» **Task**: The records below are made of lines; count those holding the word "align" and give the number only.

Top of Dataset excerpts

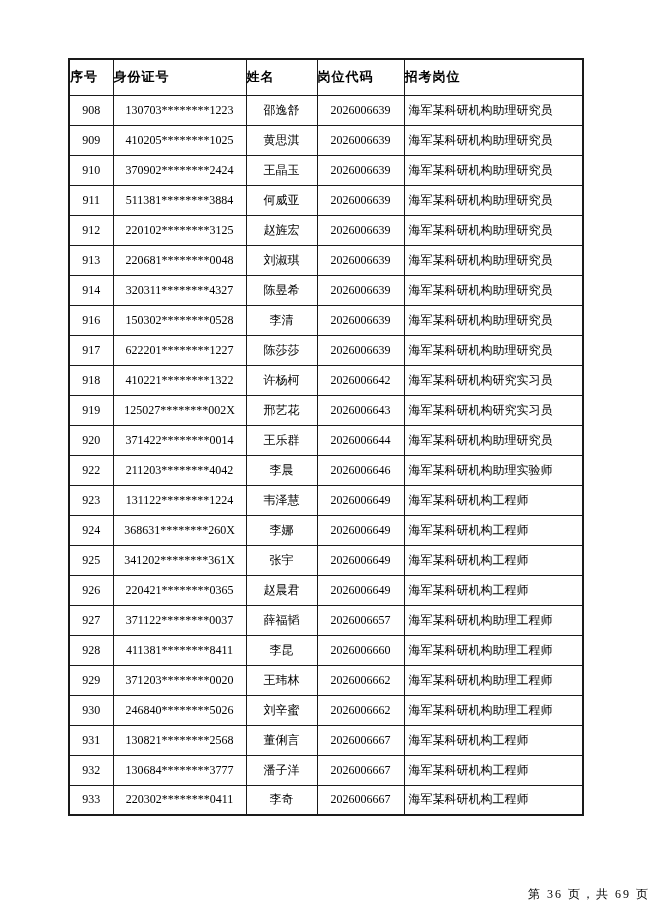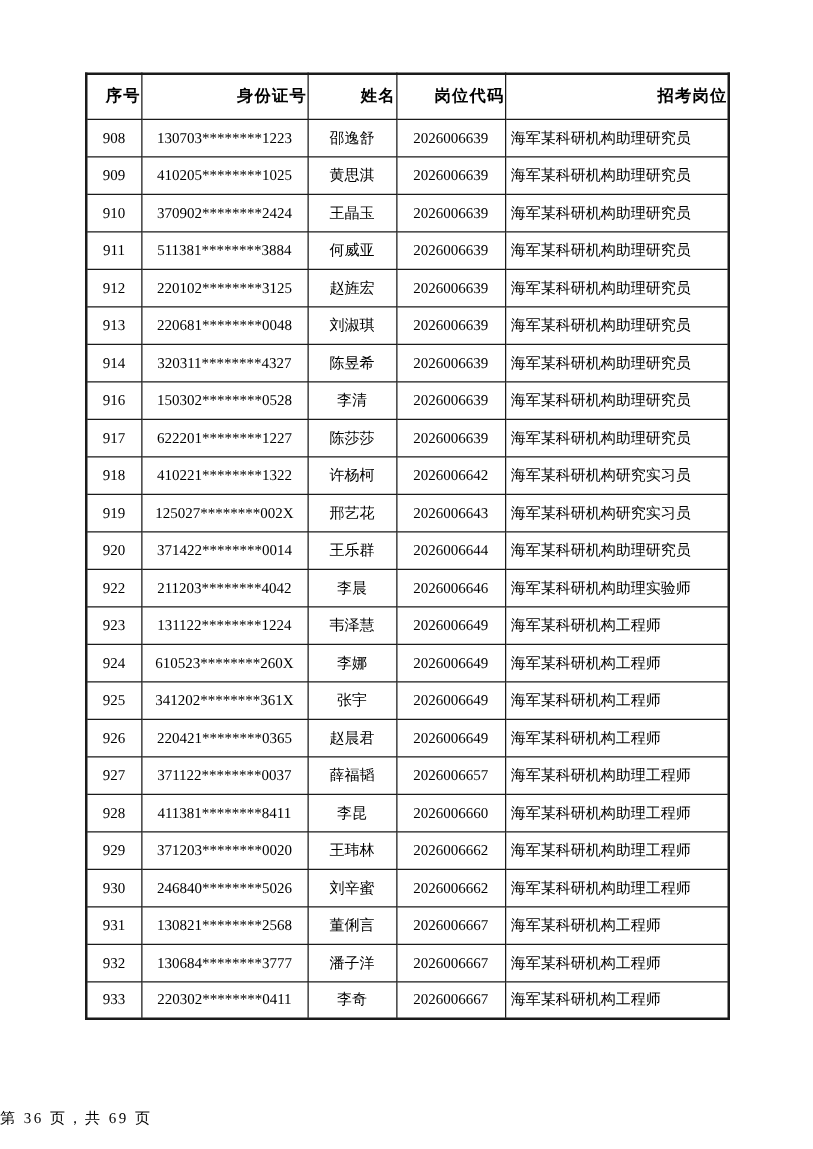--- a/index.html
+++ b/index.html
@@ -32,7 +32,7 @@
     font-weight: bold;
     font-size: 13px;
     height: 36px;
-    text-align: right;
+    text-align: left;
     vertical-align: middle;
     letter-spacing: 1px;
   }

Bottom of Dataset excerpts

» **The completed task**: 3